Print the text of each item below word for word, leaving out the pictures.

─── Data extracts ───

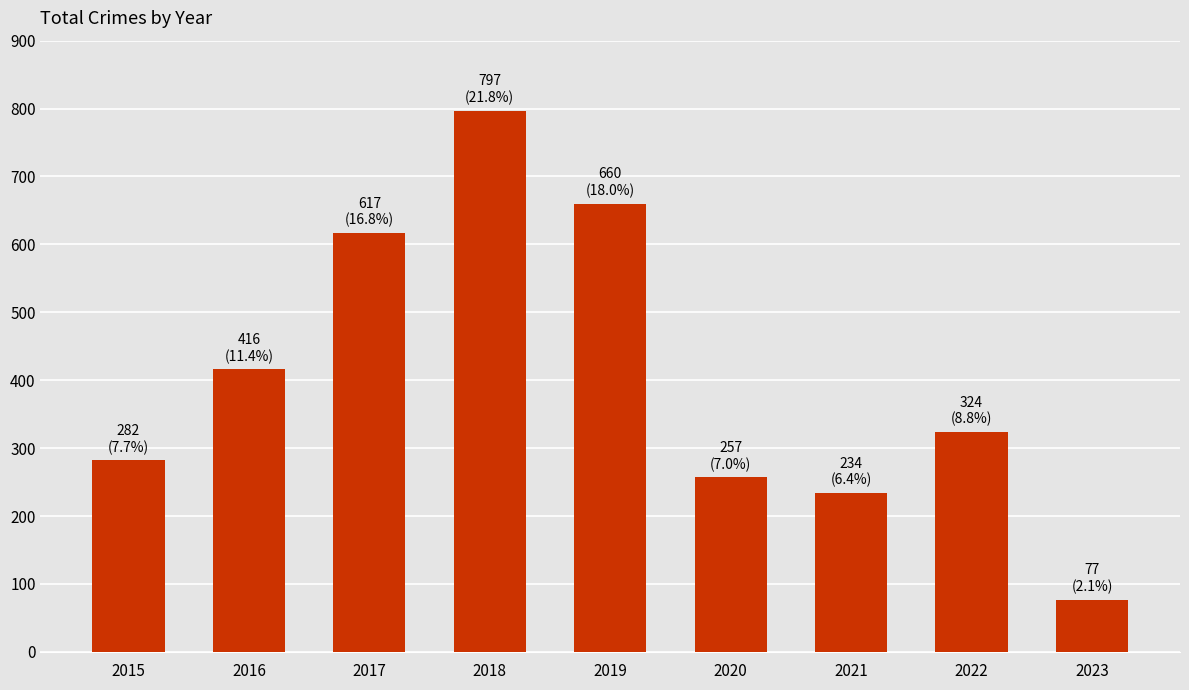

Rank the categories by value from lowest to highest.

2023, 2021, 2020, 2015, 2022, 2016, 2017, 2019, 2018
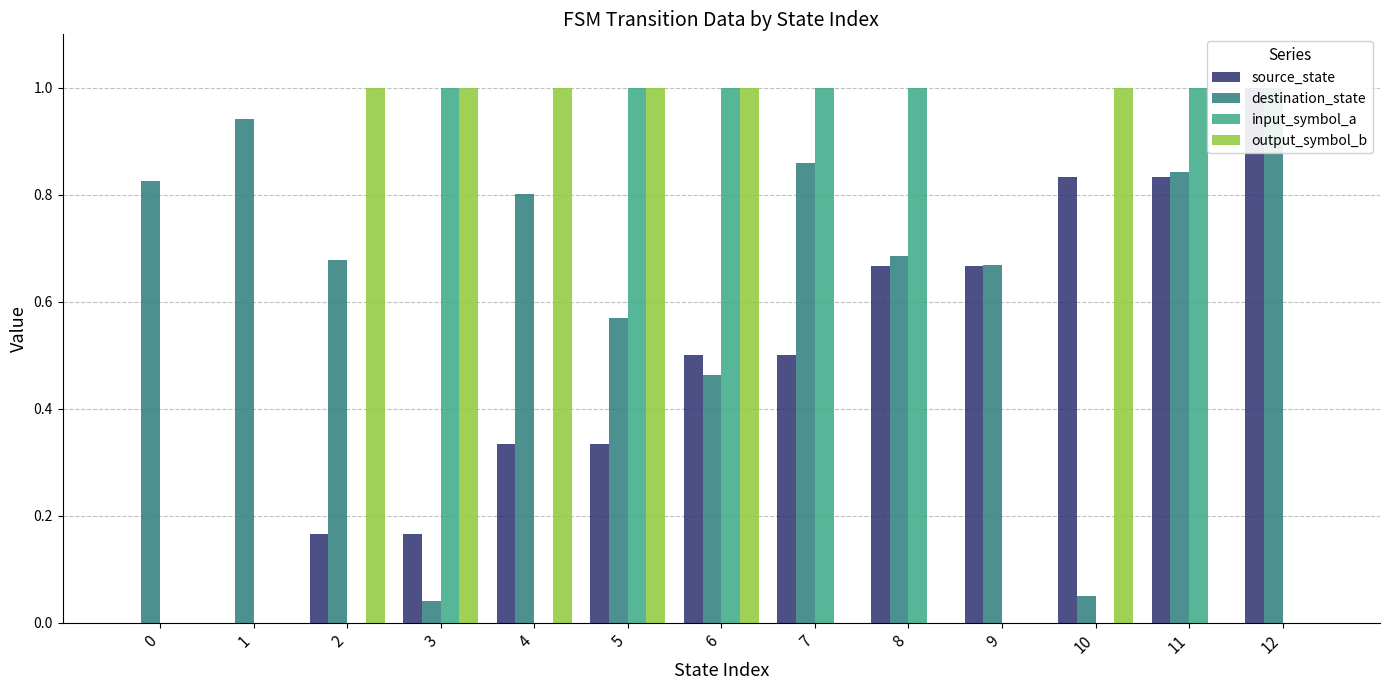

What is the spread (max minus min) of values at 8?

1.0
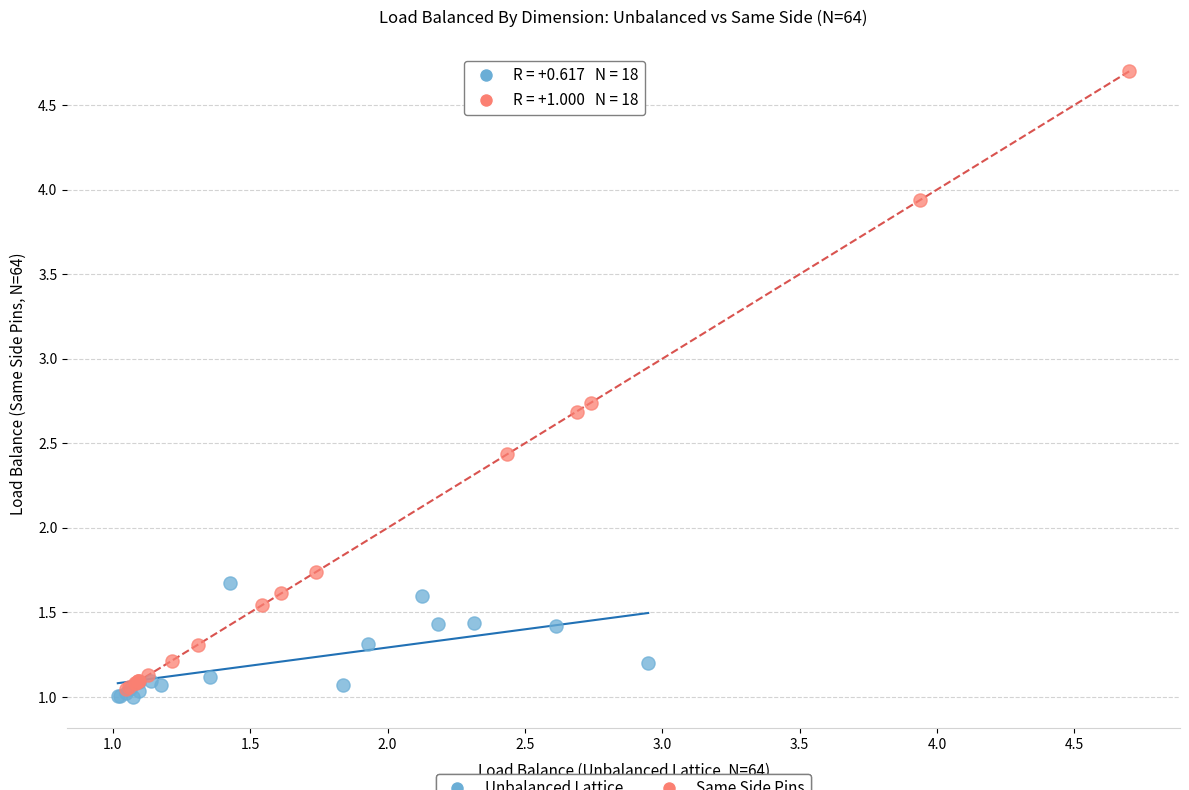

Which series reaches the maximum Y coordinate?

Same Side Pins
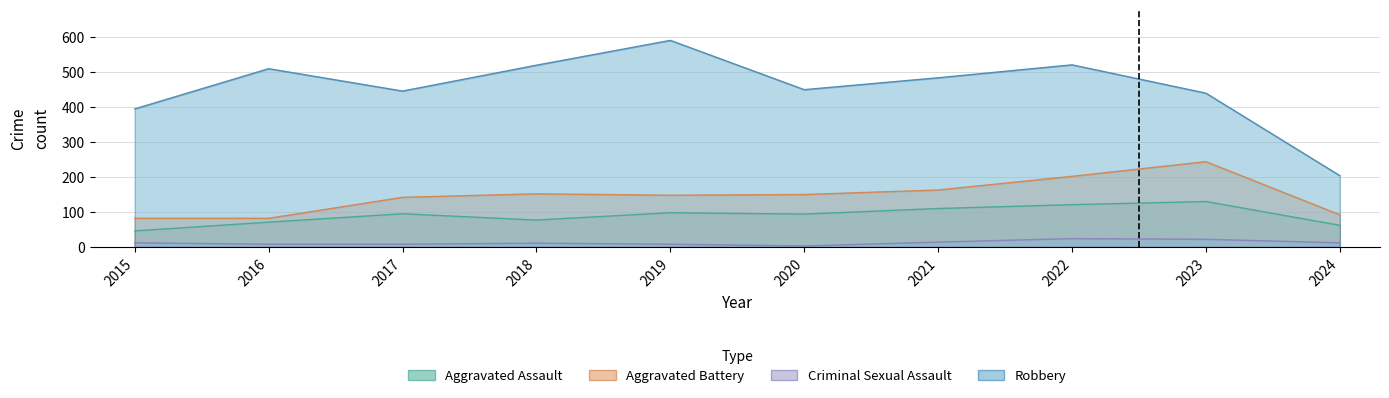

What is the sum of the Criminal Sexual Assault values at 2021 and 2024?

26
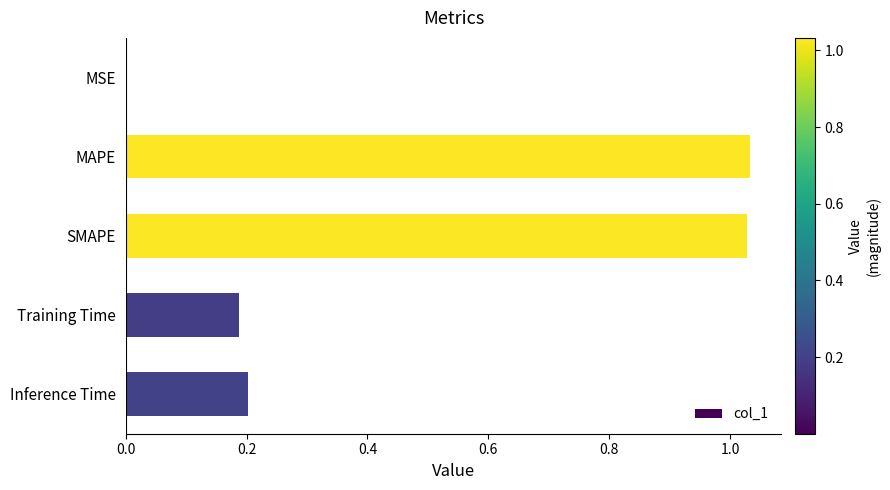

Is it true that the value at MSE is 0.0?

True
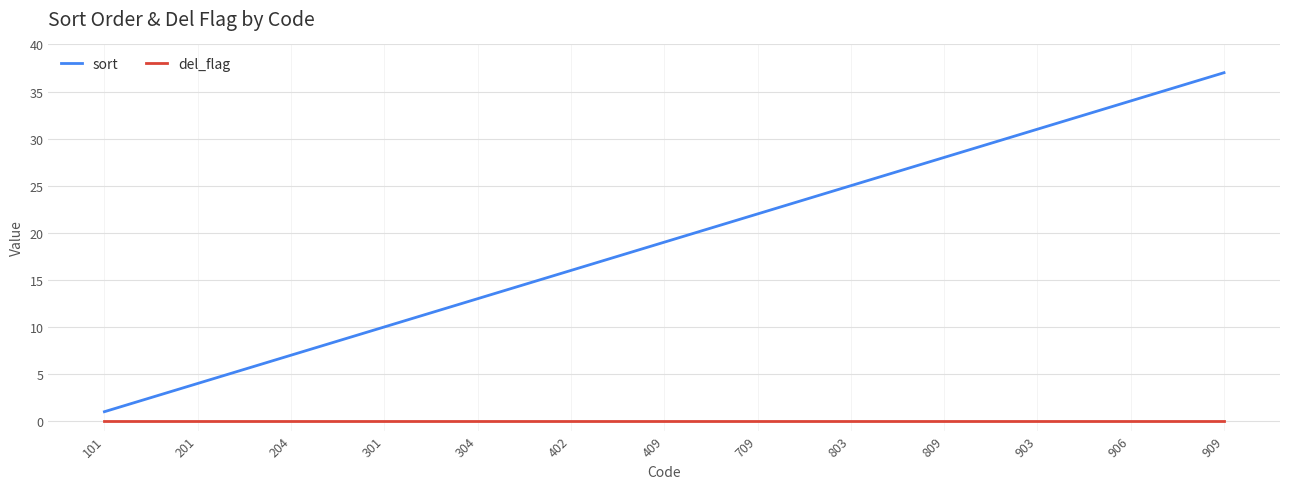

True or false: del_flag and sort cross at least once.

False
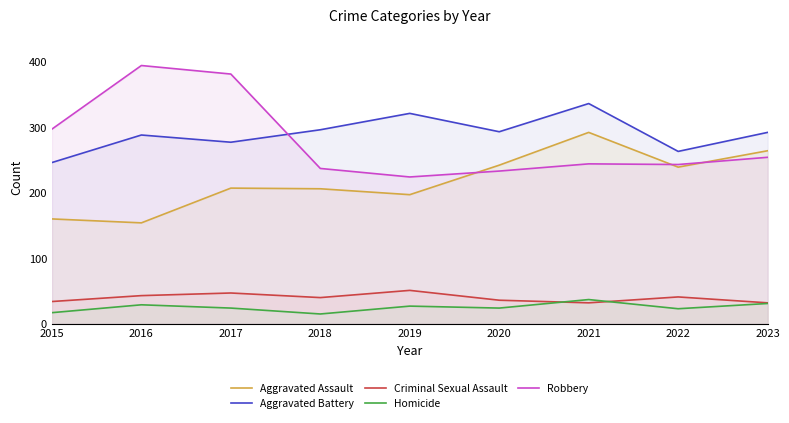

What is the greatest value displayed?

394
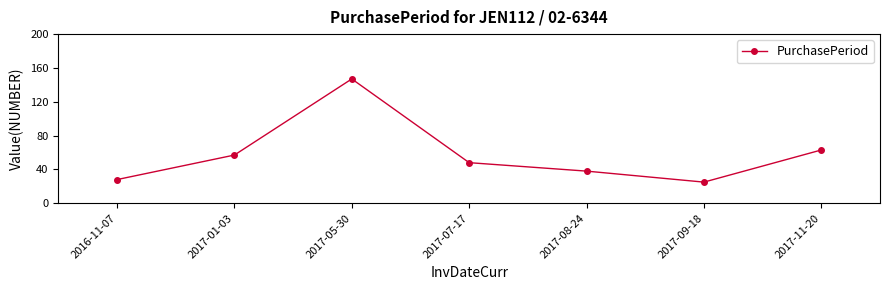

How many values are below 48?

3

───

## Exercise response
Rank the categories by value from lowest to highest.

2023, 2021, 2020, 2015, 2022, 2016, 2017, 2019, 2018

What is the spread (max minus min) of values at 8?

1.0

Which series reaches the maximum Y coordinate?

Same Side Pins

What is the sum of the Criminal Sexual Assault values at 2021 and 2024?

26

Is it true that the value at MSE is 0.0?

True

True or false: del_flag and sort cross at least once.

False

What is the greatest value displayed?

394

How many values are below 48?

3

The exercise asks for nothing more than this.